Over the decades of commercial hop growth and brewers contracting in hop futures, there has always been a shifting balance of aroma and bittering hop acreage. Farmers must be brutally honest with their plants to be successful, which means tearing out rows to replace them with varieties that, ideally, will be very popular in two years. Despite the Internet, hops don’t grow any faster.

Fast forward a little bit, to around 2008. Although fresh hop beers were not entirely new, their popularity had grown quite a bit. This meant that more brewers were getting directly in touch, going to the fields, and trading information with hop growers.

Crosby Hop Farm has taken a leading edge on this front. Blake Crosby, a 5th generation hop farmer, sunk his teeth into the business several years ago. Rather than just sell hops to wholesale brokers, he guided the farm through a renaissance that would incorporate growing, processing, importing, and direct sales and marketing into an all-hops-everything juggernaut in the Willamette Valley.
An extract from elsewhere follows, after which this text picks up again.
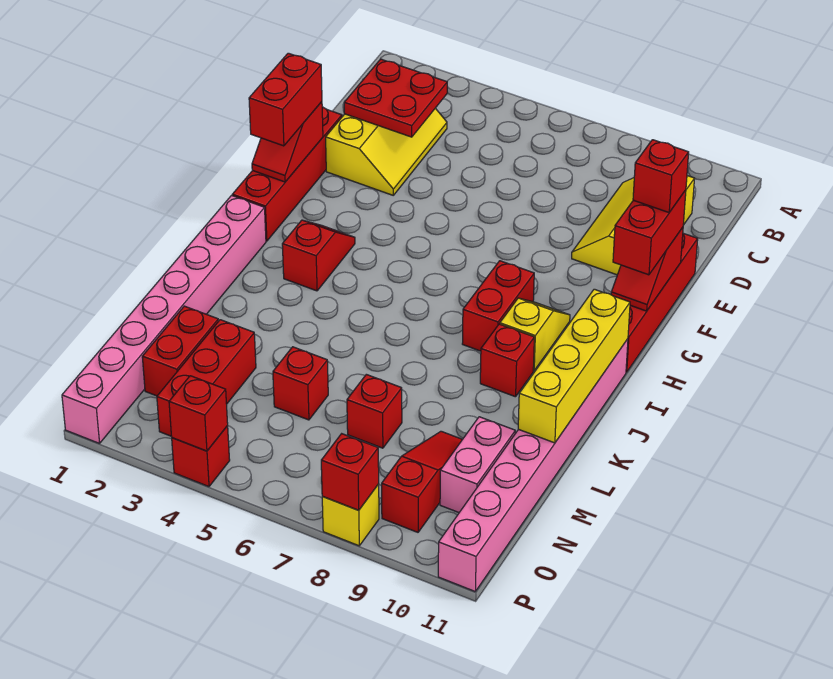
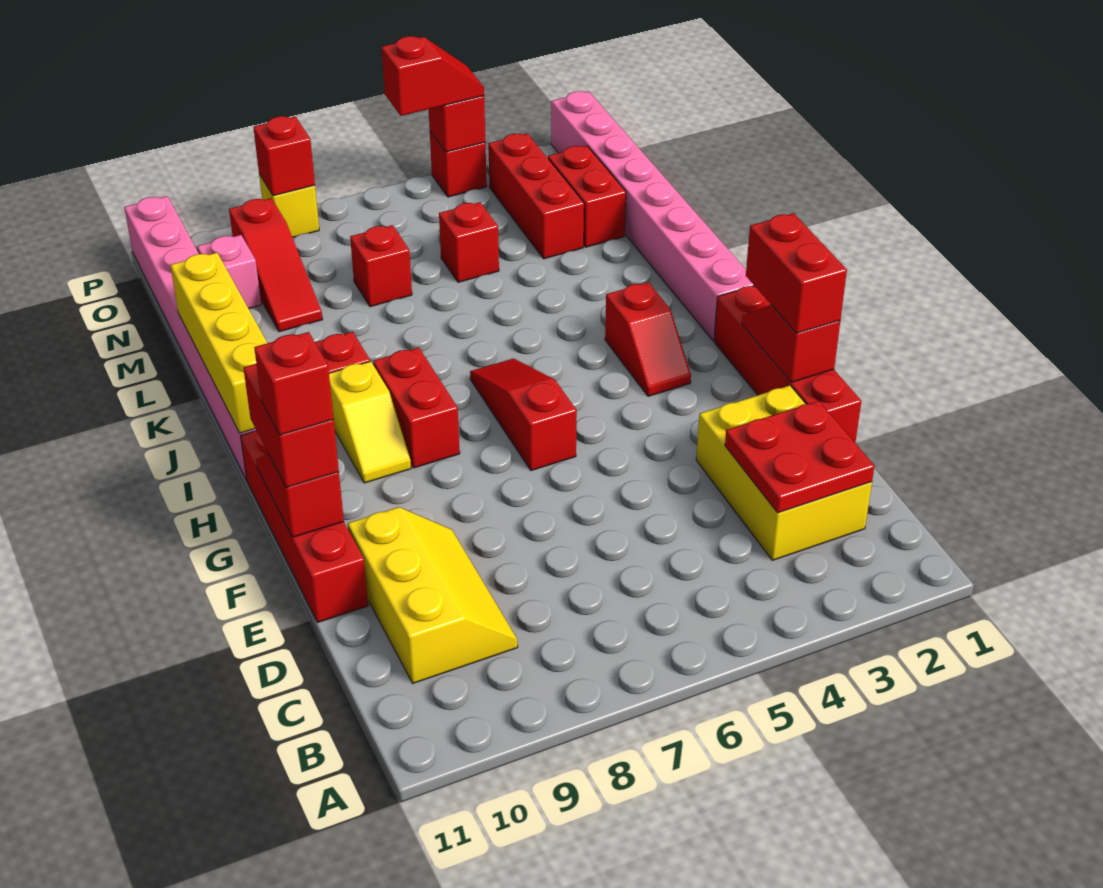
yellow 2x3 slope [326,108,447,195] -> yellow 2x3 brick [696,385,872,560]
none -> red 1x3 slope [470,358,577,471]
pink 1x2 brick [440,417,515,512] -> pink 1x1 brick [197,235,261,309]
none -> red 1x2 slope [382,36,484,116]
I covered the early season process and a bit about Crosby in an article for the Oregon Beer Growler earlier this year. But this tour, just when the harvest was winding up to go full bore, made it clear that the relationships that hop growers like Crosby and Goschie farms have with brewers and drinkers is another seam strengthening the fabric of craft beer.

Since Crosby integrated other aspects of the hop business, it’s had to build a strong marketing team and develop language that diverges from the agronomic lingo you’d hear at a Hop Growers of America meeting. Now, the story of the farm becomes part of its terroir. Its Salmon Safe certification isn’t just for the land, it’s part of the salesperson’s toolbox. Welcome to the 21st century, hops!

Though marketing is never a measure of quality in any product, closing the gap between producer and consumer does enhance the information relay. Does a beer drinker need to know the hop grower? Obviously not, the same way we don’t need to know our chicken farmer. But it sure does help make informed decisions. And really, hops are far outside of the scope of scrutiny for the ethically-minded consumer. The Salmon Safe designation is, as far as I can tell, the best compromise between conventional and organic pest and fungus management. Every hop grower I’ve spoken with says that the time and effort to get a much lower yield using organic practices is hardly worth it on any sort of production scale. That’s to be taken with a grain of salt, as certain hops do better in different climates and can be successfully grown organically; those are not the hops people are looking for in an IPA, though. The point: if you, the consumer, prefer drinking organic beer, you have the ability to contact the producers of organic ingredients and find out who uses them.

As we roll into fresh hop season, complete with the crazy array of fresh hop festivals in the region, it’s worth appreciating the incredible amount of hard work at hop farms between August and October. A lot of the manual labor is done by temporary workers, many of whom are Latino men and women. Many farms have on-site labs. Crosby has a pelletizer as well, and a warehouse of hops to manage and rotate through. Hops go from the field to a ready-to-brew format in just a couple days, which is part of what makes the harvest so exciting; in the coming months, as breweries start brewing with their 2018 hops, we’ll start tasting the effect of this year’s weather on the first crop of Amarillo grown on Crosby soil.